QMM Updates
FDA has recently published an update on their ongoing development of the Quality Management Maturity (QMM) assessment protocol, which has further refined the elements to be included in the evaluation of a site’s advanced pharmaceutical quality system (PQS). The Agency has outlined five elements that are likely to be included in the eventual assessment protocol:
1. Management Commitment to Quality
2. Business Continuity
3. Advanced Pharmaceutical Quality System (PQS)
4. Technical Excellence
5. Employee Engagement and Empowerment
These elements should come as no surprise, as they have been communicated in some form in previous QMM and/or drug shortage publications; and are fully aligned with the principles already described in ICH Q8, Q9 and Q10. The question is not the value in investing in such elements, but rather how to perform an objective evaluation and ensure consistency, considering the diversity of manufacturing processes and varying levels of resources available to manufacture different product classes (e.g., generic vs. innovator).
This will no doubt be the biggest challenge to implementation of the program, and will eventually have to settle on achievable goals for each element. In my opinion, this will include an evaluation of the tools provided to site staff to achieve success in each area (it will not revolve around how well site management can speak to the elements) – but rather what are you doing about it. One meaningful management metric for element #4 might be “number of human hazards existing within our CPP/CQA workflows”. Success in each area will depend on the effective use of the “enablers” outlined in Q10:
1. Knowledge Management (effective utilization of unstructured data/information)
2. Quality Risk Management (focus on design, operation, and monitoring of key workflows)
For those sites operating with limited resources, you might be wondering if you can compete within the eventual QMM program.

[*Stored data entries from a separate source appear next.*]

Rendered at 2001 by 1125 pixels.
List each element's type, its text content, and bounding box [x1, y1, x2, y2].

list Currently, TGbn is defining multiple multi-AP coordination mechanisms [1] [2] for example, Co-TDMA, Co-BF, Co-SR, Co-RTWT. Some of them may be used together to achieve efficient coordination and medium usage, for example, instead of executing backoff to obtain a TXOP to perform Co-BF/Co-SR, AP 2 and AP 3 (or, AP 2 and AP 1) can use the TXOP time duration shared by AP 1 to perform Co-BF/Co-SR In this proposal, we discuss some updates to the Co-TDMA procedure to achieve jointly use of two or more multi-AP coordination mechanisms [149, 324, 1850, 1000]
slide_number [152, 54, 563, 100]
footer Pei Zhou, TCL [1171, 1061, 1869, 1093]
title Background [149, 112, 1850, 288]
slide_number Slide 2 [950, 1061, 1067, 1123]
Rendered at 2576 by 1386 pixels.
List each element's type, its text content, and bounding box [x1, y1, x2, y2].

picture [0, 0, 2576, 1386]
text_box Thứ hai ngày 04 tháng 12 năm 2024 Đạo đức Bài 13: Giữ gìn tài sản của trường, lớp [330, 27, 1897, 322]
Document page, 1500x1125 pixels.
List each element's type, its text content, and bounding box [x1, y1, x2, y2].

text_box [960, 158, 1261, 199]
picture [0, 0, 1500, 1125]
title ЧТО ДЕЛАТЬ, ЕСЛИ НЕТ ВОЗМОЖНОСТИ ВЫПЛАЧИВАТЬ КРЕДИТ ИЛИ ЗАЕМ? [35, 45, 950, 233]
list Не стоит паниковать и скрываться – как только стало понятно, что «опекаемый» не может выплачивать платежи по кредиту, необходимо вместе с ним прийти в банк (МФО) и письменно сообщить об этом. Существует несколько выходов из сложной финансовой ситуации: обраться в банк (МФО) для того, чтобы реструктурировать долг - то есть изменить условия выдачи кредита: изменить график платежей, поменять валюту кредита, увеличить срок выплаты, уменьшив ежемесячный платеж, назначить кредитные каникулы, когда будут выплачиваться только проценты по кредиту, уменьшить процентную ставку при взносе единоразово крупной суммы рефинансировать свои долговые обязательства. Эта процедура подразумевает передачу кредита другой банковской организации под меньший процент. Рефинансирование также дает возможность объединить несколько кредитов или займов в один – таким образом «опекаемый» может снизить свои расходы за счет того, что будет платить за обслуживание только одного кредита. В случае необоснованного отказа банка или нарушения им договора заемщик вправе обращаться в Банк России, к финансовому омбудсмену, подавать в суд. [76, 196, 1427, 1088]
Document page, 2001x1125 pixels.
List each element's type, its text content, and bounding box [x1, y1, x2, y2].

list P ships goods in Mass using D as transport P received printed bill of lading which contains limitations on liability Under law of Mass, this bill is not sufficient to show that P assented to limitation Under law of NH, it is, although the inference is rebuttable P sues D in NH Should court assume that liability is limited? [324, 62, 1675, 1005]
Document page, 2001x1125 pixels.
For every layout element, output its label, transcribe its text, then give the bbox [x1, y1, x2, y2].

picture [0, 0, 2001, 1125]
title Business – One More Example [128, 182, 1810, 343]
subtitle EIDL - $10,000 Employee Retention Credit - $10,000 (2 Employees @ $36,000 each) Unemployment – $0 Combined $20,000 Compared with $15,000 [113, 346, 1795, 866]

The answer is = absolutely.
Answer = By embracing and investing in the principles of “Non-Invasive Data Governance”, each of the five elements above is addressed through efficient use of limited resources. It involves two key principles:
1. Integrating existing processes into the formal Quality System
2. Re-directing existing resources to achieve process ownership (away from non-value-added activities and into Quality-focused-activities)
Disclaimer: As a training company focused on element #5, I obviously have a conflict of interest here.
I’m excited to see how the QMM protocol evolves, especially as they try to tackle the problem of objectivity. If they design the protocol to include a measurement of how the site actively works to reduce risk to patient safety (drug shortages + safety/efficacy) through the introduction of new QRM and KM tools, then I believe this years-long initiative will result in a significant return on investment.